There’s more to it than just the Olympics. 

Law is an athlete through and through. Law loves the competitiveness and the physicality — the word “gritty” comes up regarding Law constantly. She loves gamedays, loves the general social camaraderie of a team and loves the opportunity to show off her talent.

Clearly, it’s hard to give any of that up, even if only for the spring season.

And there are certainly benefits to playing both sports. Hockey and lacrosse translate. The stick work piece is obvious, but Morton explains that hockey teaches players to play with their head up. Hockey is an aggressive and physical game, while lacrosse is about athleticism and pace, and each of those qualities give her a unique edge in the other sport.

“A player like Alex, it challenges me,” Watchorn, the head women’s hockey coach at BU, says. “Like, how do we keep all of those unique, dynamic skills that she has from playing both sports, but also help her grow?”

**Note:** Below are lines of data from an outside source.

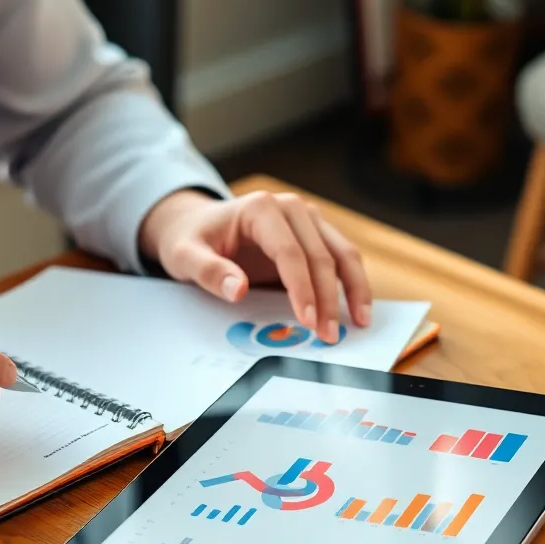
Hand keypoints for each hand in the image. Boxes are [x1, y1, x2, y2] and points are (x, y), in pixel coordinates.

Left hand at [138, 190, 371, 343]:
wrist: (196, 224)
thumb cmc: (191, 239)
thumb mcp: (185, 256)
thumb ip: (208, 272)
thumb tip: (237, 290)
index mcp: (260, 208)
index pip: (290, 252)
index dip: (301, 288)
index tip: (307, 320)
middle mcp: (291, 208)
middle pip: (320, 255)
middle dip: (328, 299)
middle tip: (329, 336)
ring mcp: (307, 219)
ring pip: (342, 253)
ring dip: (353, 289)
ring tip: (359, 322)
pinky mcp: (314, 234)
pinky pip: (341, 258)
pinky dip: (352, 283)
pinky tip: (356, 310)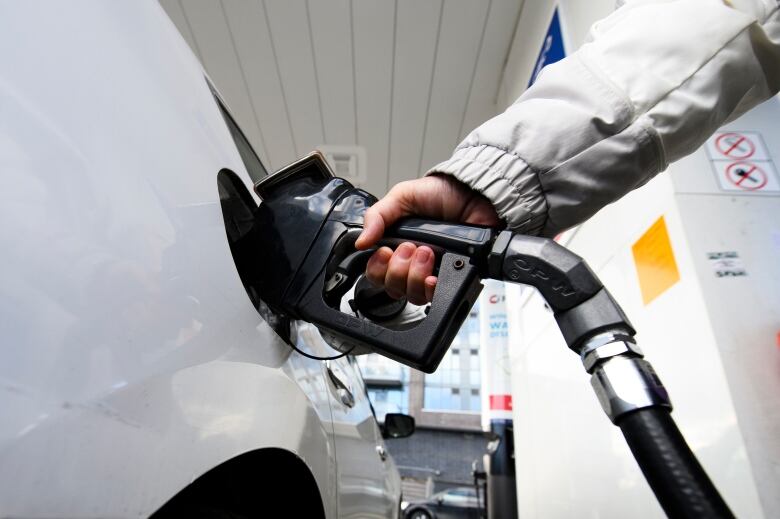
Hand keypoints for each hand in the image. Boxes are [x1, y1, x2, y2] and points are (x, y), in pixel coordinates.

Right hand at [355, 175, 499, 304]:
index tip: (384, 252)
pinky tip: (433, 276)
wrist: (474, 195)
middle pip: (392, 288)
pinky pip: (436, 297)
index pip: (377, 272)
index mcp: (396, 245)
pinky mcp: (452, 277)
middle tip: (411, 247)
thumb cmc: (441, 193)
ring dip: (415, 275)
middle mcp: (412, 264)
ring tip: (427, 253)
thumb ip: (377, 216)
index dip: (377, 268)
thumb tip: (360, 242)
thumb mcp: (402, 196)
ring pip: (412, 295)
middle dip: (398, 269)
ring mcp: (432, 272)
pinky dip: (431, 289)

Her first hockey season on Comm. Ave. was spent in the shadow of upperclassmen and somewhat derailed by the dislocated shoulder suffered late in the year, but Law still flashed, finishing with nine assists and four goals. With many of those upperclassmen lost to the portal in the offseason, Law will have plenty of opportunities as a sophomore. “She’s going to be a big part of our lineup,” Watchorn says.

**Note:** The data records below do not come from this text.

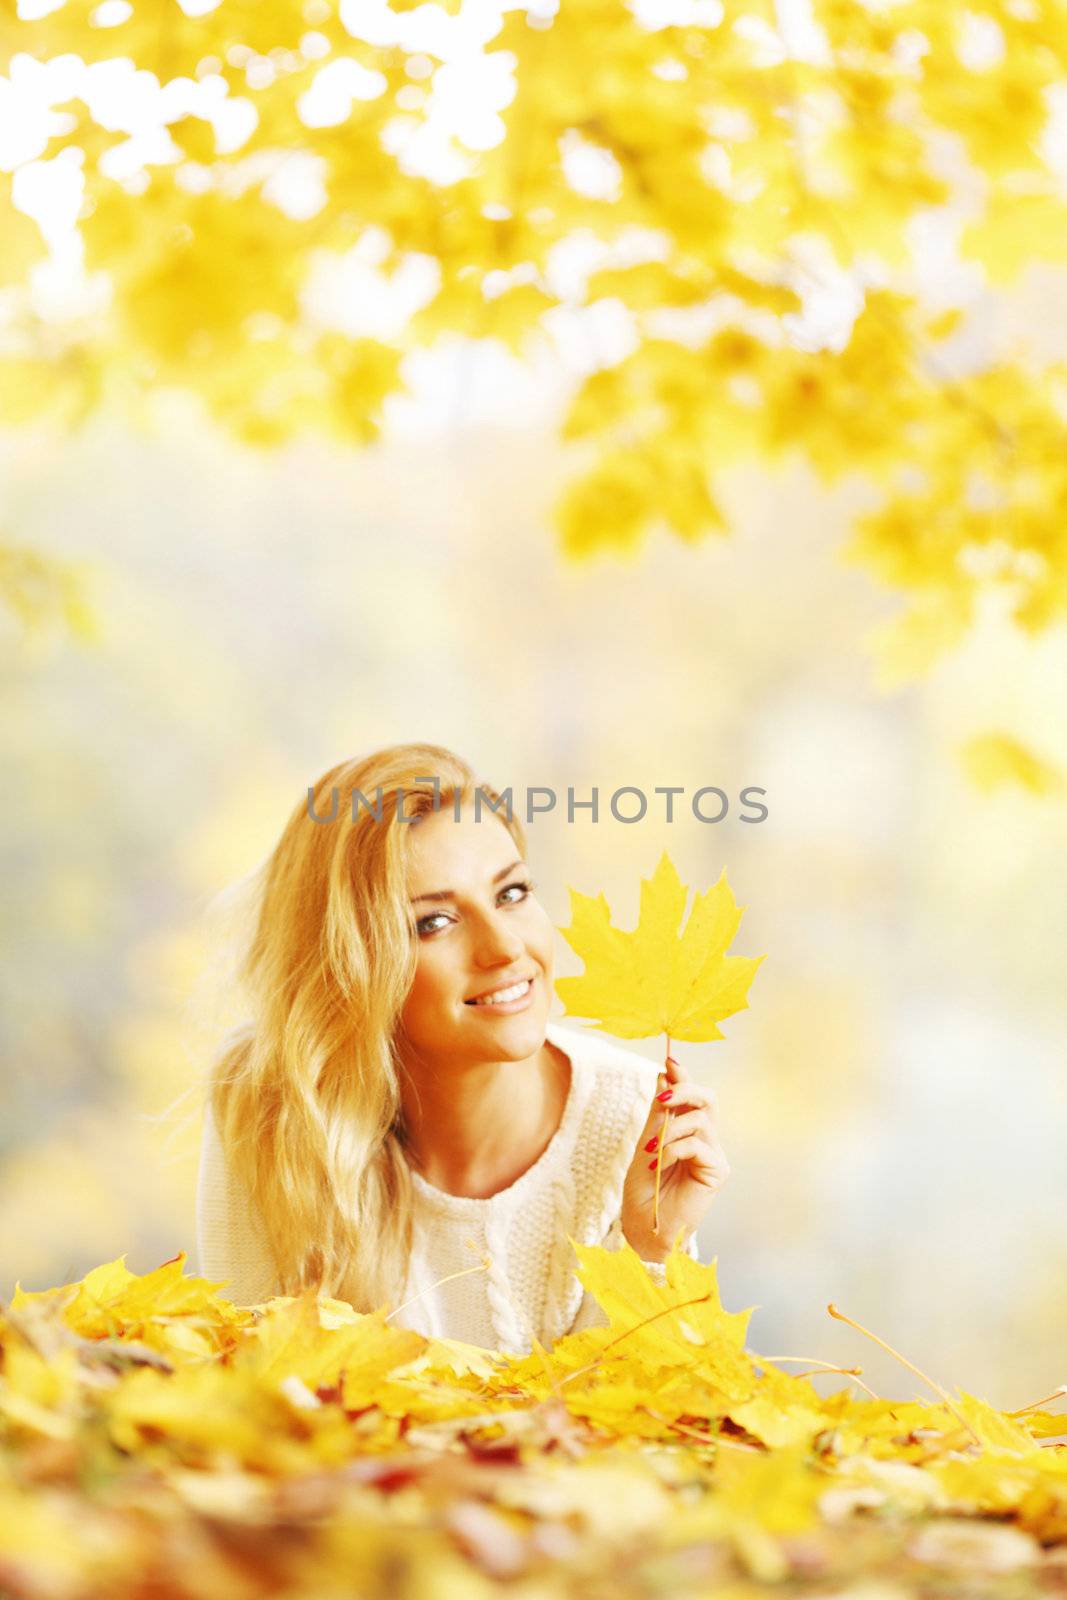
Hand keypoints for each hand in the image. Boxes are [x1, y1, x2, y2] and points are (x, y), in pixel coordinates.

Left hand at [619, 1051, 729, 1261]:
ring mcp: (713, 1155)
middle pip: (708, 1099)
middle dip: (686, 1089)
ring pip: (701, 1119)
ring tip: (652, 1148)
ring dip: (671, 1129)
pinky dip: (675, 1149)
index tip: (669, 1060)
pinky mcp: (717, 1171)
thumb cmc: (643, 1191)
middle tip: (664, 1097)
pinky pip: (699, 1145)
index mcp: (687, 1132)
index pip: (692, 1096)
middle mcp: (705, 1140)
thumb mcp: (646, 1143)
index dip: (684, 1076)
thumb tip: (664, 1074)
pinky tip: (660, 1163)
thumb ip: (659, 1113)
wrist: (644, 1229)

Law redshirted lacrosse last year, and on large college lacrosse rosters, significant minutes are not necessarily guaranteed. But Morton doesn’t hesitate.

“Absolutely,” she says when asked if Law will get legit playing time as a sophomore. “Without a doubt.” 

So Law is going to do it. For real this time. Barring injury, she will play hockey and lacrosse, back-to-back, in the same year, at the NCAA D1 level. She’ll be with the hockey team until March, then she’ll join the lacrosse team for the start of its spring season — unless, of course, the hockey team makes a postseason run into March and April. She won’t be with both teams at once, but each sport will be a presence during the other’s season. “She’s not only a hockey rat,” Morton says. “She’s definitely a ‘lax’ rat.” Also, not for nothing: there’s the academics. 

It won’t be for the faint of heart, to say the least.

Morton, a BU lacrosse alum and former assistant coach at Duke, admits she’s been around a fair share of dual-sport athletes. But, she says, never one playing a winter sport straight into a spring sport. 

There is some precedent for it — Kenzie Kent, a former lacrosse star at powerhouse Boston College, was also on the Eagles’ hockey team and was a team captain her senior year in 2018. She’s now an assistant lacrosse coach at Harvard.

Law, naturally, knows all about her.

“The first time I met [Law],” Morton recalls, “she was like ‘I want to be the Canadian Kenzie Kent.”

But Kent is only a famous outlier. When Watchorn, a former BU hockey star and Olympic gold medalist, is asked about what Law is doing, she says simply: “It’s almost unheard of.”

Because it’s risky. Because it’s a lot. But this is what Law’s been working for her entire life.

And besides, for someone as sport-obsessed as Law, playing two sports instead of one? That just means more games and less offseason. “I always say to our team,” Morton says, “you would much rather be in season and playing games than just practicing all the time.”

“So I think for her,” Morton adds, “it’s just really fun to be able to have two seasons.”